Gewerbesteuereinnahmen sollen steigen
„Die Gemeinde Sickte verspricht sich davon nicht nur eine Steigerung ihres wirtschaftlichen Standortes. Wir rechnen auch damit, dass unsere Gewerbesteuereinnahmen so steigen, dass die Finanzkraft unserer Kommune deutlich erhöht wird“, erklärte dazu Bürgermeister Ingo Geisler. Sein Stellvertreter Dr. Manfred Bormann hob bei einem Ortstermin hervor, dass der gewählte Standort wegen der Nähe zu Braunschweig und zum Anschluss an die A39 sehr vorteilhaft sei.

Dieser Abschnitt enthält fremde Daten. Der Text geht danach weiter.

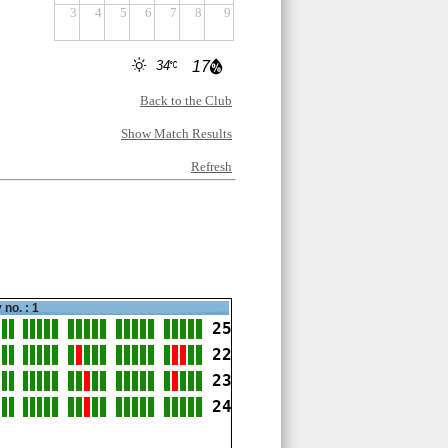
3
4
5
6
7
8
9
34
17
Back to the Club
Show Match Results
Refresh
 no. : 1
25
22
23
24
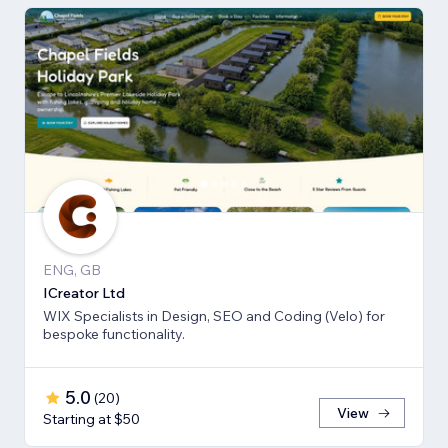
ENG, GB
ICreator Ltd
WIX Specialists in Design, SEO and Coding (Velo) for
bespoke functionality.
5.0
(
20
)
View
Starting at $50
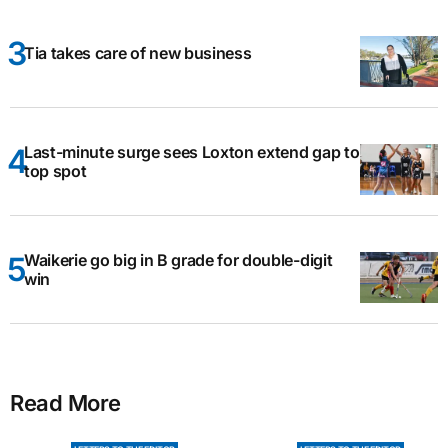
Tia takes care of new business
Last-minute surge sees Loxton extend gap to
top spot
Waikerie go big in B grade for double-digit
win
Read More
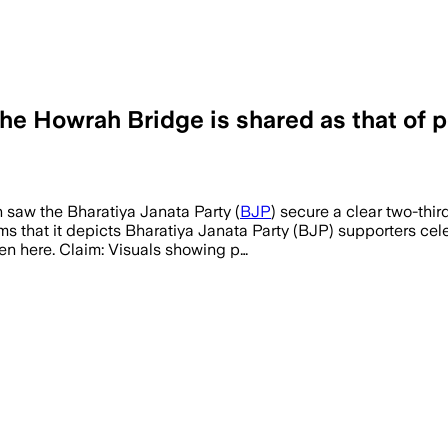
he Howrah Bridge is shared as that of p
 saw the Bharatiya Janata Party (
BJP
) secure a clear two-thir
aims that it depicts Bharatiya Janata Party (BJP) supporters c
en here. Claim: Visuals showing p…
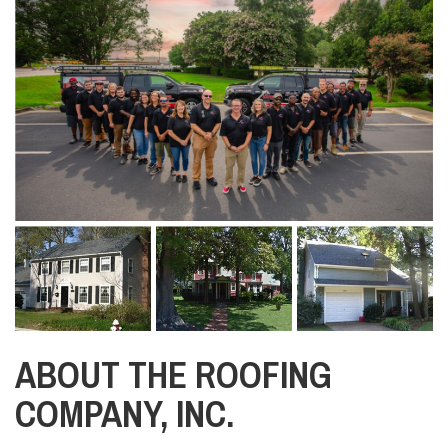
ABOUT THE ROOFING
COMPANY, INC.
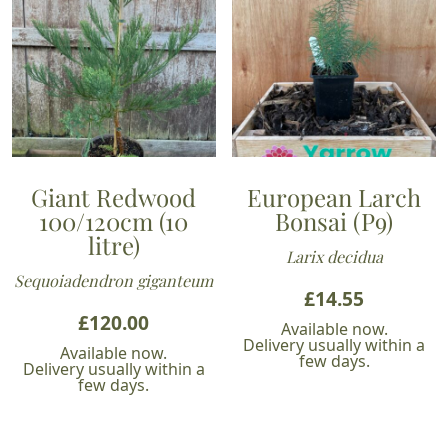
Giant Redwood
European Larch
100/120cm (10
Bonsai (P9)
litre)
Larix decidua
Sequoiadendron giganteum
£
14.55
£
120.00
Available now.
Delivery usually within a
Available now.
few days.
Delivery usually within a
few days.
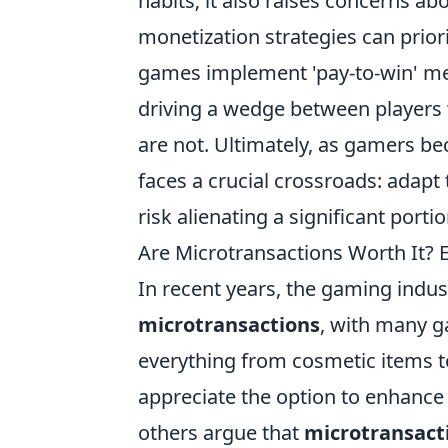
habits; it also raises concerns a
monetization strategies can prior
games implement 'pay-to-win' me
driving a wedge between players 
are not. Ultimately, as gamers b
faces a crucial crossroads: adapt
risk alienating a significant porti
Are Microtransactions Worth It?
In recent years, the gaming indus
microtransactions
, with many g
everything from cosmetic items 
appreciate the option to enhance
others argue that
microtransact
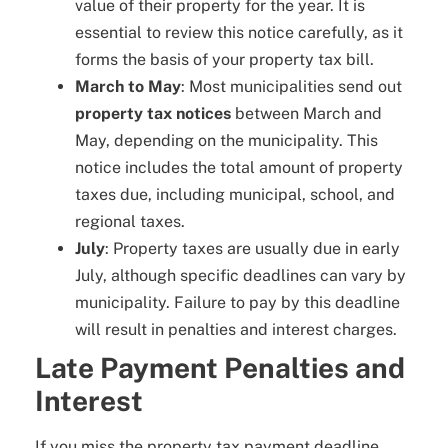
value of their property for the year. It is
essential to review this notice carefully, as it
forms the basis of your property tax bill.
March to May
: Most municipalities send out
property tax notices
between March and
May, depending on the municipality. This
notice includes the total amount of property
taxes due, including municipal, school, and
regional taxes.
July
: Property taxes are usually due in early
July, although specific deadlines can vary by
municipality. Failure to pay by this deadline
will result in penalties and interest charges.
Late Payment Penalties and
Interest
If you miss the property tax payment deadline,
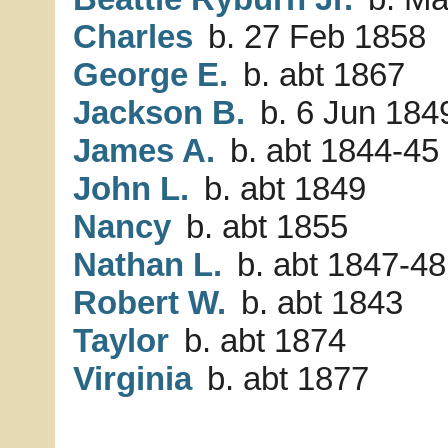
Charles
b. 27 Feb 1858
George E.
b. abt 1867
Jackson B.
b. 6 Jun 184
James A.
b. abt 1844-45
John L.
b. abt 1849
Nancy
b. abt 1855
Nathan L.
b. abt 1847-48
Robert W.
b. abt 1843
Taylor
b. abt 1874
Virginia
b. abt 1877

Der Hauptverkehr aus dem Gewerbegebiet müsse nicht die Ortslage Sickte durchqueren.
Kreisel kommt
In dem Zusammenhang sei es auch sehr wichtig, dass im Bereich der Kreuzung Wilhelmshöhe / Schöninger Straße / An der Wabe ein Kreisel entstehen werde, um die Verkehrsströme auch für die Sickter Bürger besser zu leiten, ergänzte dazu Stefan Fenner, der Vorsitzende der CDU/FDP-Gruppe. Er begrüßte dazu den entsprechenden Beschluss des Gemeinderates, der in der letzten Gemeinderatssitzung mehrheitlich getroffen wurde.